Spring is a time of year when beauty abounds, especially here in the piedmont region of North Carolina. But I recall one spring when the delicate dogwood scraped against my heart, causing my delicate grief to ignite into anger.
Why were the dogwood, azaleas, and oak trees full of new life when my son was dead?
How could I bask in the lush aromas and vibrant colors when my heart had been ripped from my chest? Why couldn't the God of creation bend down and breathe life into my young Daniel's limbs, into his lungs?
I never got the answers.
Daniel's been gone from this earth for fourteen springs, and each spring brings me back to that first one, just six weeks after his death. Ironically, Daniel died on Groundhog Day, the very day those little critters are watched to see if their shadows are seen, to decide how much more winter is left and when spring will arrive.
Every spring I remember the agony of the first without him. That first one when I wanted to cover my head and eyes and shout, "This is too much life!" I'm grateful for time and for what I have done with the years so that the pain is not as fierce as it once was. Thanks to all the grief work I've done, I can enjoy the profound beauty of spring.
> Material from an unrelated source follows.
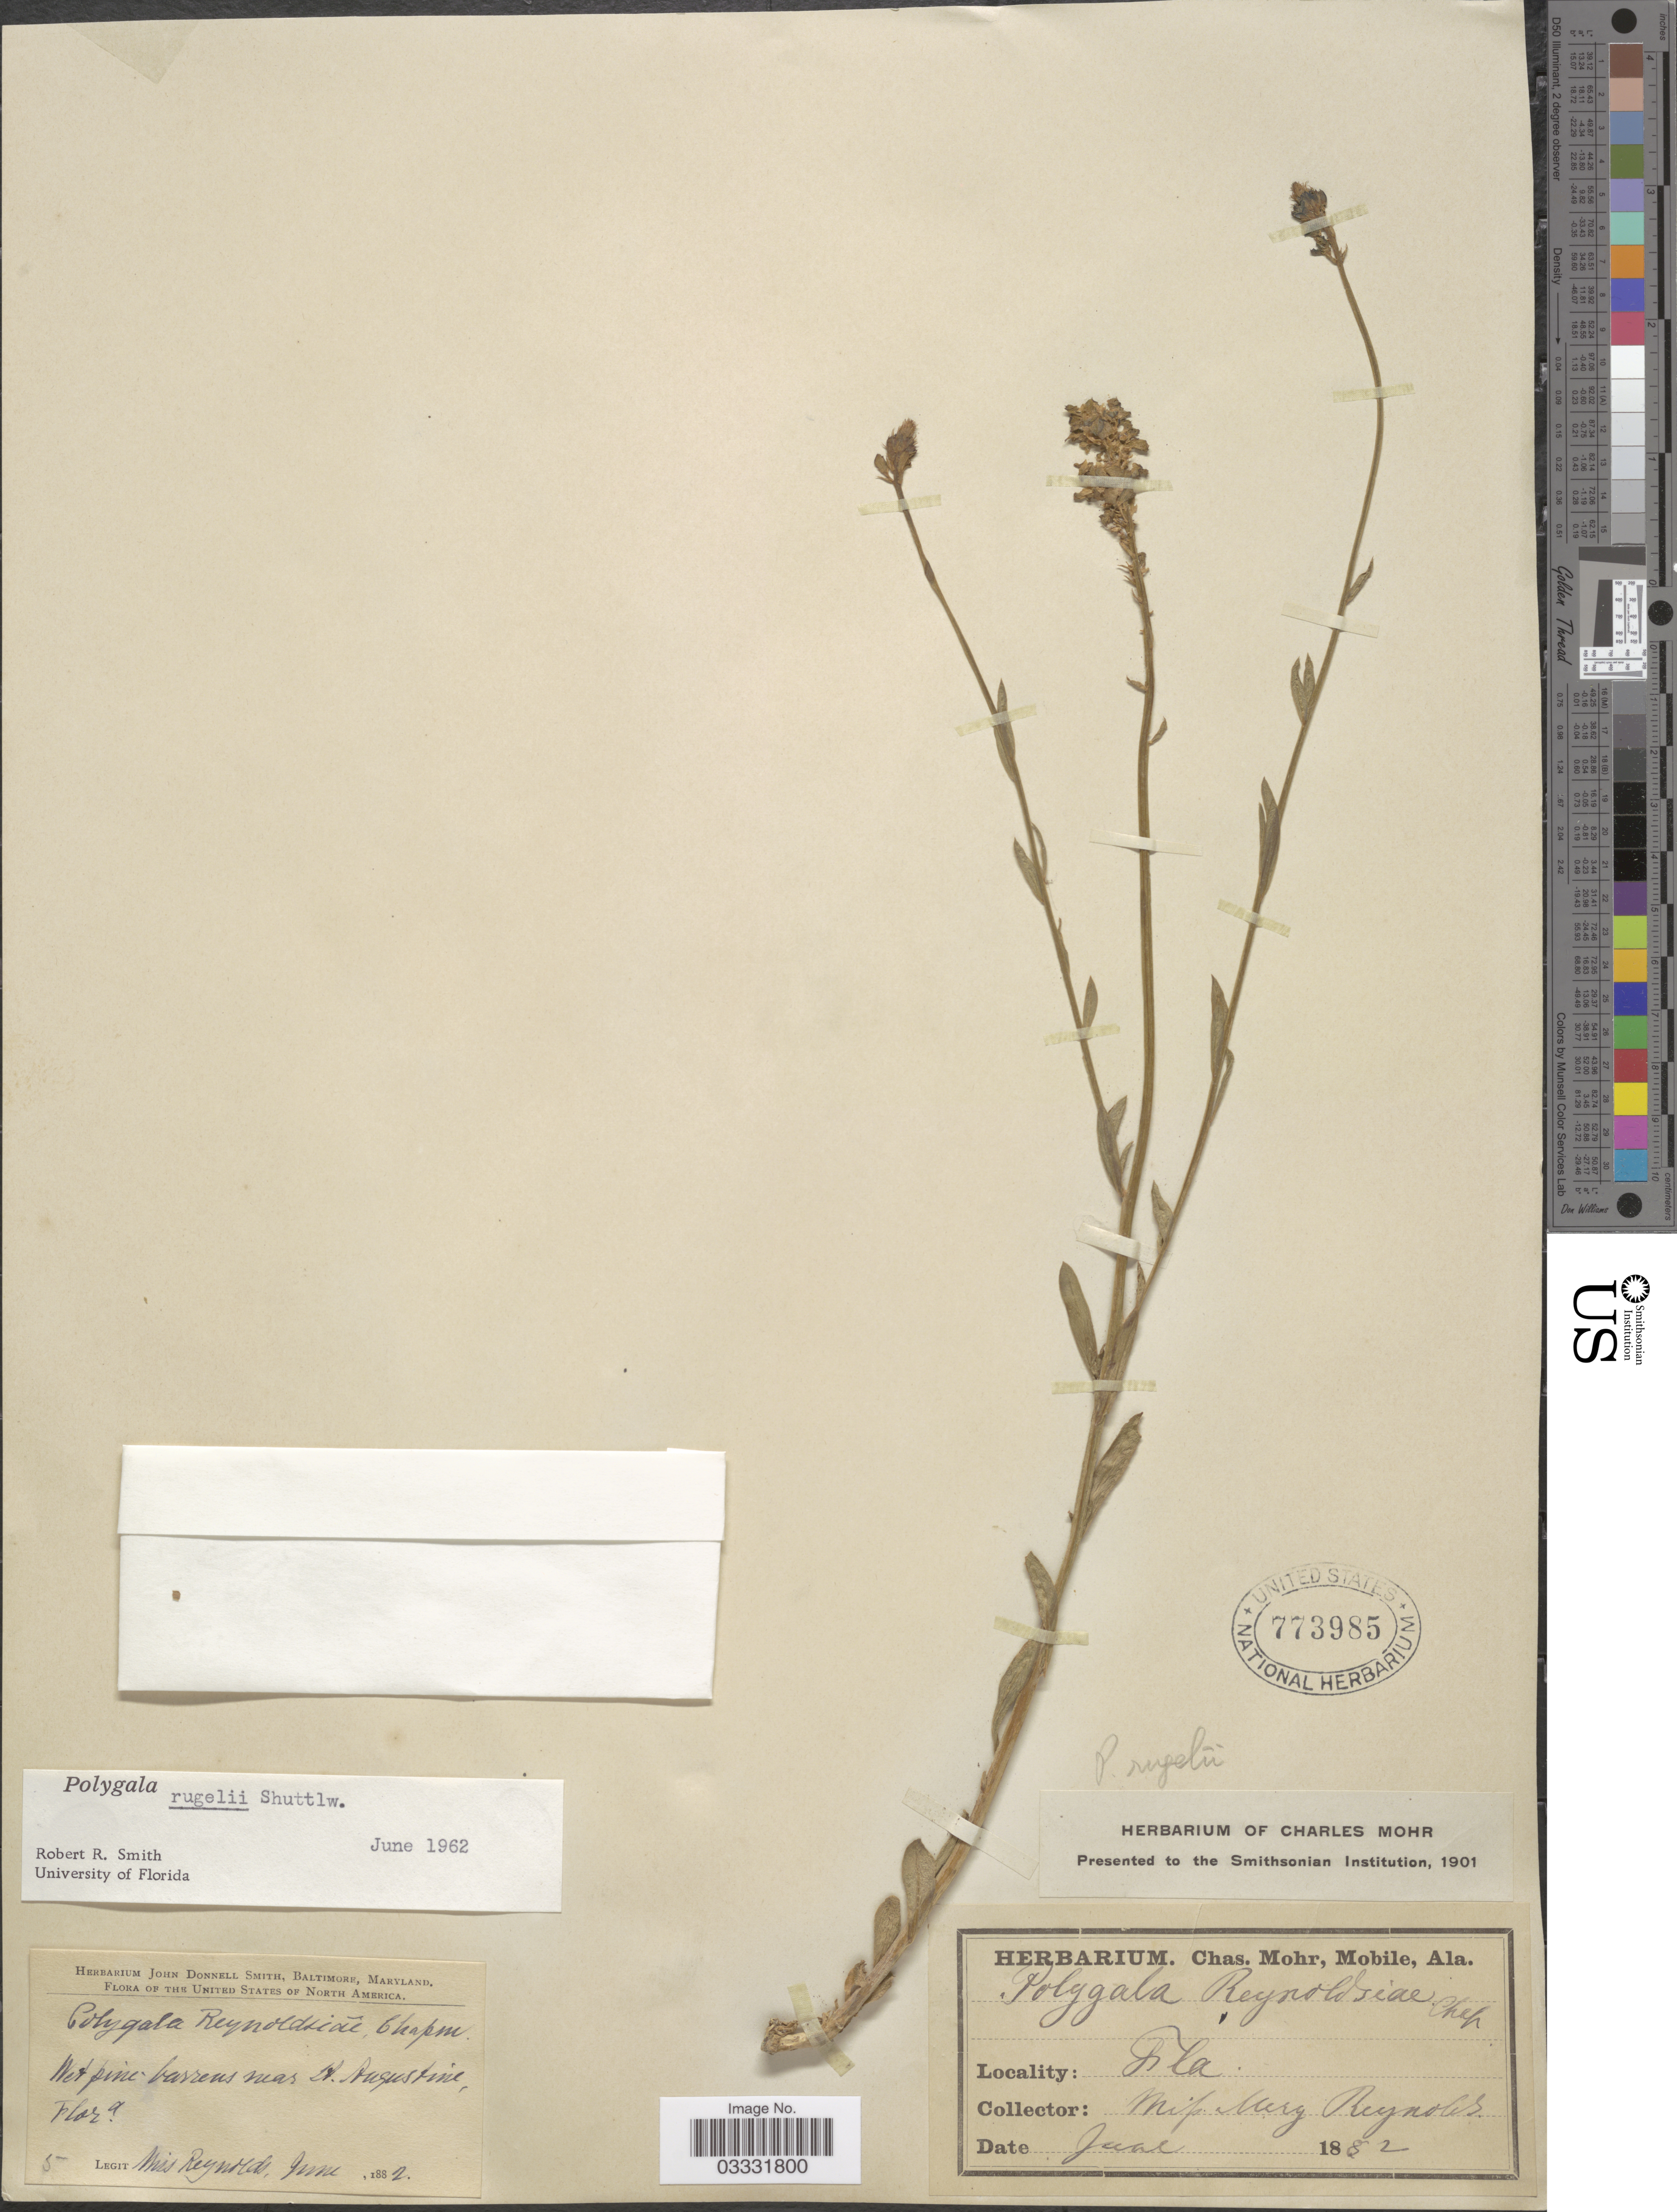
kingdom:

Yet it will never be as it once was. For now, my favorite parts of the season are seeing the purple wisteria hanging like scarves from the limbs of pine trees and the deep purple irises that bloom by my back door. The new leaves on the weeping willow planted in Daniel's memory are also signs I look for. These connect me to not only life, but to grief, loss and death. For none of these blooms last forever; spring must make way for summer and then fall, when leaves wither and die, new ones awaiting birth the following spring.